Pemerintah beralasan Perppu itu diperlukan untuk mengatur kebebasan berpendapat dan berserikat, serta membubarkan ormas-ormas mengancam keamanan dan persatuan negara. Namun, kubu yang menolak perppu itu meyakini keputusan itu bisa menghancurkan demokrasi dan mendorong pemerintah bertindak otoriter.
Kurang dari dua pekan setelah Perppu No.2/2017 itu dikeluarkan, pemerintah mencabut status hukum Hizbut Tahrir Indonesia (HTI). Organisasi massa ini kemudian mengajukan gugatan hukum ke Mahkamah Konstitusi dan Pengadilan Tata Usaha Negara.

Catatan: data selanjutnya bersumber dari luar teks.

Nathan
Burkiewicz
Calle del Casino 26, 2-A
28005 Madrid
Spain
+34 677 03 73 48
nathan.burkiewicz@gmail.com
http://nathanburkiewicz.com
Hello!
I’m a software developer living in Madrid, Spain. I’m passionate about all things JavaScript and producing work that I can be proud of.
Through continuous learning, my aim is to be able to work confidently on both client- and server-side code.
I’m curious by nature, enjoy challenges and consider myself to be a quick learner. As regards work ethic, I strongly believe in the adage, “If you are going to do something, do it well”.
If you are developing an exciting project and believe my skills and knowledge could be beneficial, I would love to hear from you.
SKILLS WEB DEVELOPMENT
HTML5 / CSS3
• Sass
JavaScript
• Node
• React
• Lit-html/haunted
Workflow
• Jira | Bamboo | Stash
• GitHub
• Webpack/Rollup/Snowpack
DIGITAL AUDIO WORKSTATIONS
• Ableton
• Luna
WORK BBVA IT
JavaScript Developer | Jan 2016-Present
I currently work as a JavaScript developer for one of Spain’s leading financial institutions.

Pelarangan HTI dan upaya hukum yang dilakukan membuat sebagian umat Islam meradang. Sejumlah ormas Islam beraliran moderat bahkan ikut berunjuk rasa menolak perppu tersebut.

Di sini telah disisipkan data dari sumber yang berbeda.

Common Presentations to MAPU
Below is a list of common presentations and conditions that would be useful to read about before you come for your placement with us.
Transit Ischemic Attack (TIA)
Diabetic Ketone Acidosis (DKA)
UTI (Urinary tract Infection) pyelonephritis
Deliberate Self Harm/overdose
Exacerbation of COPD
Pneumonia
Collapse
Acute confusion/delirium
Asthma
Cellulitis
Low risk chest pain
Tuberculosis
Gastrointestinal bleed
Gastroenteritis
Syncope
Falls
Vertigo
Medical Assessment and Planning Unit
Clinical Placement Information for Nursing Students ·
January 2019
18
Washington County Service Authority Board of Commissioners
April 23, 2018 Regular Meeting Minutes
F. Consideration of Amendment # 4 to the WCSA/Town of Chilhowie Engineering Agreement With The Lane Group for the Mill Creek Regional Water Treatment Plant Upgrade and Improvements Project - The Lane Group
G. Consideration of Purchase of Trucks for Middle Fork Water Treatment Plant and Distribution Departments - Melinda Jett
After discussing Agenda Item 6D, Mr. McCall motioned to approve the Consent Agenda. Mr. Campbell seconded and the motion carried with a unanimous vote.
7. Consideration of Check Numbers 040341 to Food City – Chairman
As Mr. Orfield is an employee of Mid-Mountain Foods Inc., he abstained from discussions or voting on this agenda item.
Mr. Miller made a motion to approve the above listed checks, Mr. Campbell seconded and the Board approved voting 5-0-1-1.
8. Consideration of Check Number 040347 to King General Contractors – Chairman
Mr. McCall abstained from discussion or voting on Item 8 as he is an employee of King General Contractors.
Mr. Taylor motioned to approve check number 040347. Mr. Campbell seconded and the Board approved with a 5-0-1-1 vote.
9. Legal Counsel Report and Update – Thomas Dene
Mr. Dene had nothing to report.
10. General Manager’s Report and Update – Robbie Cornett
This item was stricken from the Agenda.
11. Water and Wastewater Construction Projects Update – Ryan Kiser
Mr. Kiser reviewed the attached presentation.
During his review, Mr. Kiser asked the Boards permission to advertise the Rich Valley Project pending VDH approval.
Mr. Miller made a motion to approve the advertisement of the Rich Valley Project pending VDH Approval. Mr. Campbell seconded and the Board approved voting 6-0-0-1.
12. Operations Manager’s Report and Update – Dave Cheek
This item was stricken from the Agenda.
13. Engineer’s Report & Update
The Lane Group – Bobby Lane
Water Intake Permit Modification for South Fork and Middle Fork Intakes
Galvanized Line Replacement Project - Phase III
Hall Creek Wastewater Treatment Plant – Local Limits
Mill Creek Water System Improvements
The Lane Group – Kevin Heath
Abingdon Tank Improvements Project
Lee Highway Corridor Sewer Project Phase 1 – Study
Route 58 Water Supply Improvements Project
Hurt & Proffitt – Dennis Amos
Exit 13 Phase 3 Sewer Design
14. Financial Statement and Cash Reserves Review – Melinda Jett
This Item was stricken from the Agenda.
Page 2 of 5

Selasa siang (24/10) Rapat Paripurna DPR yang dipimpin oleh Fadli Zon akhirnya mengesahkan Perppu nomor 2/2017 menjadi undang-undang melalui pemungutan suara.
"Dari anggota yang hadir, 314 setuju dengan perppu dan 131 anggota tidak setuju, dengan total 445 anggota yang hadir dan terdaftar. Karena itu, dengan mempertimbangkan berbagai catatan yang telah disampaikan fraksi-fraksi yang ada, maka rapat paripurna menyetujui Perppu nomor 2 tahun 2017 menjadi undang-undang," kata Fadli.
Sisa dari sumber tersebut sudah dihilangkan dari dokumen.